**DIRECTION:** Return everything from the line containing "text Notes: [118, 118, 1157, 147]" down to the end of the records, unchanged.

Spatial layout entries
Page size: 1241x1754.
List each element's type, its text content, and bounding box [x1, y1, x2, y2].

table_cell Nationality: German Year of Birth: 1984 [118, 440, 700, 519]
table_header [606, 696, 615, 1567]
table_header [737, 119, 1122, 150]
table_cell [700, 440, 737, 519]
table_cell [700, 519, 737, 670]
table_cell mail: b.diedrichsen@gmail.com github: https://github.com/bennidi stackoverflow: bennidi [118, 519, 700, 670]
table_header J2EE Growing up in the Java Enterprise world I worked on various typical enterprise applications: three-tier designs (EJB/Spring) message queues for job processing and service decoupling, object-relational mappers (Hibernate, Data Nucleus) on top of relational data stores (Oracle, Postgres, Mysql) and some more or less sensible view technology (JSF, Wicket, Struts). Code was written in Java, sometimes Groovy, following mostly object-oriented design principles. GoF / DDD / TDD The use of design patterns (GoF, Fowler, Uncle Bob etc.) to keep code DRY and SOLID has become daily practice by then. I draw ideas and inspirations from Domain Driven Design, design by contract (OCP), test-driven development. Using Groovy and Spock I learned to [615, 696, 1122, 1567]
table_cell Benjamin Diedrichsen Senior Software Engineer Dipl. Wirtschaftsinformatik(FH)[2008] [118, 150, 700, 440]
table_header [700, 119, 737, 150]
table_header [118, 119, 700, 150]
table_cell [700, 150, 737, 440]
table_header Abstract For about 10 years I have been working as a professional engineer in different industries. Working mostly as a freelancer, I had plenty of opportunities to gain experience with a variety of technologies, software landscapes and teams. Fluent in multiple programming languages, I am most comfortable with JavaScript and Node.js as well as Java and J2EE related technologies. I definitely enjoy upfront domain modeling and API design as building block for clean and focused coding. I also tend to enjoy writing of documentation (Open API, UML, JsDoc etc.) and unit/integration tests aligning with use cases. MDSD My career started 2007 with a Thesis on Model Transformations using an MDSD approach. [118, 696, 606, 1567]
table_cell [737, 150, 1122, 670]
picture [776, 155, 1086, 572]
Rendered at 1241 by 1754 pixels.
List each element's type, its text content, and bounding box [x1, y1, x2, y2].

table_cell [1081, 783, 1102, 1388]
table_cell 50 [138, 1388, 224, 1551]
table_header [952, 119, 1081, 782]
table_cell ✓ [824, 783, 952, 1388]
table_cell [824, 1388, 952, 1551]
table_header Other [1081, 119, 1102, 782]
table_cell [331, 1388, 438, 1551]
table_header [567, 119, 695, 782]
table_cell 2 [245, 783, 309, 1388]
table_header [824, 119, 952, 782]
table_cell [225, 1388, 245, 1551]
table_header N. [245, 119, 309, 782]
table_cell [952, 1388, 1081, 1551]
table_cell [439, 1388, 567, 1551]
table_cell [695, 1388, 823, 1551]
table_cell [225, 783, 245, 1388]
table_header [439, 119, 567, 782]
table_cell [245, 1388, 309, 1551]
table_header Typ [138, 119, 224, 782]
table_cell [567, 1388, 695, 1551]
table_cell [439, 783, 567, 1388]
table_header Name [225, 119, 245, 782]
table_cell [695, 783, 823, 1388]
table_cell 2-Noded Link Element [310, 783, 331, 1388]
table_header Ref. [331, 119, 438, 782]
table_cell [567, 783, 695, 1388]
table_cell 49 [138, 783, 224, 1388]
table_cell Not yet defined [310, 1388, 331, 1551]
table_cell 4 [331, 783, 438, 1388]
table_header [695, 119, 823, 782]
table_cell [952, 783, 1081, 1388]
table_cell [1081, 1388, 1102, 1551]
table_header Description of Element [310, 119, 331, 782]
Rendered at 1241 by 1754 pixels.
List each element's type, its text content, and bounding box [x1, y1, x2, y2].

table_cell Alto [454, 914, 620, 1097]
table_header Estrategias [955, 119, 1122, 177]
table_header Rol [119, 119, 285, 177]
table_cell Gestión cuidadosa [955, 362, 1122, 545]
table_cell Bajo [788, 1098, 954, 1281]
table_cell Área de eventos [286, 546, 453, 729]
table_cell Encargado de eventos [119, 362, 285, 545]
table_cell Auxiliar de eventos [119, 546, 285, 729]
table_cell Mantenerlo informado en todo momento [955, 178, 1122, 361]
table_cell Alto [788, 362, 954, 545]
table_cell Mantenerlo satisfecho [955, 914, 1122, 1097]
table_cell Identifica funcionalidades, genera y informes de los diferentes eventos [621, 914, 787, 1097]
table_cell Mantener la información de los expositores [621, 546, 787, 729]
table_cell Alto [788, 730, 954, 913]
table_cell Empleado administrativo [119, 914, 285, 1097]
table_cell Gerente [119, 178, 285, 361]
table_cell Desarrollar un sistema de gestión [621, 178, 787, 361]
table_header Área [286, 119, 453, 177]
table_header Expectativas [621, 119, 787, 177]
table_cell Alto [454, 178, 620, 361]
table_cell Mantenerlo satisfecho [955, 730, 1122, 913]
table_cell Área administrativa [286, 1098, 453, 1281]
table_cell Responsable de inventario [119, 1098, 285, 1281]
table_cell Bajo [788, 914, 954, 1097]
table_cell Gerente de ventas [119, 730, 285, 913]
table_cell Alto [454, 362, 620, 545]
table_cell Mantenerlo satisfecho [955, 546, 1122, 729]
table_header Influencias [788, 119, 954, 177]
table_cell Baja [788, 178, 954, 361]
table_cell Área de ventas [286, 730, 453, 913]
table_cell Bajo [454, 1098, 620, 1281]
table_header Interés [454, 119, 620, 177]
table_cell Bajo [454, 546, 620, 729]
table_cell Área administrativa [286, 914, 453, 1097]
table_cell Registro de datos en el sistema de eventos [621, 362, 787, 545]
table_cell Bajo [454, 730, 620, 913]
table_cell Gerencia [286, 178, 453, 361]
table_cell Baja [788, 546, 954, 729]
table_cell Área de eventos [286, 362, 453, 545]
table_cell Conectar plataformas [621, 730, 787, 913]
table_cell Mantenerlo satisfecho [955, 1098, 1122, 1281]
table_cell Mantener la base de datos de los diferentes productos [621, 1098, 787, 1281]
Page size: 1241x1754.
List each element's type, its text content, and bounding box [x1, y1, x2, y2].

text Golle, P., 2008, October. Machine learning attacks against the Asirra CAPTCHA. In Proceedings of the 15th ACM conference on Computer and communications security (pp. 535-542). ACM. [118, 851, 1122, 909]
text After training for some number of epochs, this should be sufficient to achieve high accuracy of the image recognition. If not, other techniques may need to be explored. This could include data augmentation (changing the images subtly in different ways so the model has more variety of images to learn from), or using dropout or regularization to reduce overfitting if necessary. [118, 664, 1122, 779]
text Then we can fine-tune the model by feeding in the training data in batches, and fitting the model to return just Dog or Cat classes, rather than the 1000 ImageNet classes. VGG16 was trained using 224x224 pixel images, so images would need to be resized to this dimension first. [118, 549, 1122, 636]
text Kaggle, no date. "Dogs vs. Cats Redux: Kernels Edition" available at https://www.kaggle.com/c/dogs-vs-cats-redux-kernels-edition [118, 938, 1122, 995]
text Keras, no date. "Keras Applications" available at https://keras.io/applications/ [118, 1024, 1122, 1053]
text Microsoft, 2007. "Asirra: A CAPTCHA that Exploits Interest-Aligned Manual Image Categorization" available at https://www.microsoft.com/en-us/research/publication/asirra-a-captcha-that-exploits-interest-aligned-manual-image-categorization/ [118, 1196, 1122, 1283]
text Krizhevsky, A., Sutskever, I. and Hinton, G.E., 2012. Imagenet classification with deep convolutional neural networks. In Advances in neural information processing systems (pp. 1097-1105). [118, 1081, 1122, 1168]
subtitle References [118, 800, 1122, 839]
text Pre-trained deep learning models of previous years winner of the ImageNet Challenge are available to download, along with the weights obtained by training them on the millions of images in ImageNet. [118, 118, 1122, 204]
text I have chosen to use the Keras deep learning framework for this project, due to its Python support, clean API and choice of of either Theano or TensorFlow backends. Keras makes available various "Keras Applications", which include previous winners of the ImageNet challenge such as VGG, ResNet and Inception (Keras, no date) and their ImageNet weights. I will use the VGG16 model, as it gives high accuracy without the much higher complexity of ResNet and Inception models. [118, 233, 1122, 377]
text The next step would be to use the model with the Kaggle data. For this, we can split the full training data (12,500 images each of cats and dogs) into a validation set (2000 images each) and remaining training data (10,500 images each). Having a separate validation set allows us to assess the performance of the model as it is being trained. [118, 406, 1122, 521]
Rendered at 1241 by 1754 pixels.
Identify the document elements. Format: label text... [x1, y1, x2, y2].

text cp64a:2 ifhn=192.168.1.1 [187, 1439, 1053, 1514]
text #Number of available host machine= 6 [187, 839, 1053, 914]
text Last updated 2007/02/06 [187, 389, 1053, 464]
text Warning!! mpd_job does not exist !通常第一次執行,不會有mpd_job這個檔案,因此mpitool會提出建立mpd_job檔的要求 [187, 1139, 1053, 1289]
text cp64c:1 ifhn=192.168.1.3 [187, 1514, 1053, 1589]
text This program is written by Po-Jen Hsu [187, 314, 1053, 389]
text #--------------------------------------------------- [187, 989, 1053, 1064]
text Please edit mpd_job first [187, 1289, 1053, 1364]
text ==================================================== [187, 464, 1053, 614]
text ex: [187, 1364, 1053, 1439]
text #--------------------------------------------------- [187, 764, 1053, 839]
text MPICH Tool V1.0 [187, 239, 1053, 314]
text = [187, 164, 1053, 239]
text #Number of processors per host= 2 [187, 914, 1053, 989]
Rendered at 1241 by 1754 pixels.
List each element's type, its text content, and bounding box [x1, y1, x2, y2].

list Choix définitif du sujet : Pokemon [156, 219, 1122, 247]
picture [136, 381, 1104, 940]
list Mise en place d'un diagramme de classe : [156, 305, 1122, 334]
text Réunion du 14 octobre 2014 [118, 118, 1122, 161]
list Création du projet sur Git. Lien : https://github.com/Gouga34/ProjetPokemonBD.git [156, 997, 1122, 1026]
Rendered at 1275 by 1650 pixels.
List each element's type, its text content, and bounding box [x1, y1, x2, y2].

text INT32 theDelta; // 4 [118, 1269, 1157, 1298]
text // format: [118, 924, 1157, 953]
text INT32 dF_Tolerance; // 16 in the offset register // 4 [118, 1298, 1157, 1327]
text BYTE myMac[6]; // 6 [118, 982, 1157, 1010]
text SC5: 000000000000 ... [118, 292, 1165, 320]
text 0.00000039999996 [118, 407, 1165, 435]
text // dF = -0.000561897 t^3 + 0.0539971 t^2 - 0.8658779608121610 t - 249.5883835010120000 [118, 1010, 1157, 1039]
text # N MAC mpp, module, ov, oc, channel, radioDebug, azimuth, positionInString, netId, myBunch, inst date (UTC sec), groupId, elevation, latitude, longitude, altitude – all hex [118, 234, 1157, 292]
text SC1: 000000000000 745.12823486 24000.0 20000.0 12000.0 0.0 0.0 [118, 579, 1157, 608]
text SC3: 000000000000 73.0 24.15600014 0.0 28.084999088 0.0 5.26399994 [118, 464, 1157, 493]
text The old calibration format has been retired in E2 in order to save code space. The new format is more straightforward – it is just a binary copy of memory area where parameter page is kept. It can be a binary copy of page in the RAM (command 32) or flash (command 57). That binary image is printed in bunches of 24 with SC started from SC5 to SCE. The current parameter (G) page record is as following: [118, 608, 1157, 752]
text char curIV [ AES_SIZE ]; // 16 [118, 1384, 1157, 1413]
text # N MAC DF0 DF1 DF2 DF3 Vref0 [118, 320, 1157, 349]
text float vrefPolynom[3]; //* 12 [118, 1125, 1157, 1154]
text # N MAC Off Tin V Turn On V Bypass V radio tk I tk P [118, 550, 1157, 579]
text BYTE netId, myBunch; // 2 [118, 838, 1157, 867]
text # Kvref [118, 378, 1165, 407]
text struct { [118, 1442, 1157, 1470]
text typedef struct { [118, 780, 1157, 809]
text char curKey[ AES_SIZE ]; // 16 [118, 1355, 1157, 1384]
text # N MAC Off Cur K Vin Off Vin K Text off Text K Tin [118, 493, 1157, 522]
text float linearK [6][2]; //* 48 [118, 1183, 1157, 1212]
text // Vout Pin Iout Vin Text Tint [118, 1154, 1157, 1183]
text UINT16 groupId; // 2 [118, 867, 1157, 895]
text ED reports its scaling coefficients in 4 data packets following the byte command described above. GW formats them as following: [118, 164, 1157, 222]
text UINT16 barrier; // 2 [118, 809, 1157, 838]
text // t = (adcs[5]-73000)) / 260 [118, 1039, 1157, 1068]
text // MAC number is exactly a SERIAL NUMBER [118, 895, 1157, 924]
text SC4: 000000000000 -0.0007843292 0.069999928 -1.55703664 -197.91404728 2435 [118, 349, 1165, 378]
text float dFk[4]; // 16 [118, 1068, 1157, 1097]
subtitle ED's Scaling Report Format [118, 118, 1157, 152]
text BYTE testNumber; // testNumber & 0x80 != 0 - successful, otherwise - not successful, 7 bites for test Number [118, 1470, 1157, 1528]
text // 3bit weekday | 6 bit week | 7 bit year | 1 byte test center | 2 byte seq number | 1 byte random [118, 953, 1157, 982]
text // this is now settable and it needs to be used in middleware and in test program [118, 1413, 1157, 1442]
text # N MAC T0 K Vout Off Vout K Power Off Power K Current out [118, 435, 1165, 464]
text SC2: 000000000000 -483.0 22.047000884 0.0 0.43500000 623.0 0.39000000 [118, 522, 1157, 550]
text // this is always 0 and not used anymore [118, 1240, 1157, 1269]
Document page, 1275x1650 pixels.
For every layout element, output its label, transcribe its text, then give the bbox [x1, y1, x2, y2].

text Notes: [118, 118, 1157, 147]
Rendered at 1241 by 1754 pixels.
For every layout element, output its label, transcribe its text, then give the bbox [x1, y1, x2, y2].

**CORRECT RESPONSE:**
text Notes: [118, 118, 1157, 147]
Rendered at 1241 by 1754 pixels.
For every layout element, output its label, transcribe its text, then give the bbox [x1, y1, x2, y2].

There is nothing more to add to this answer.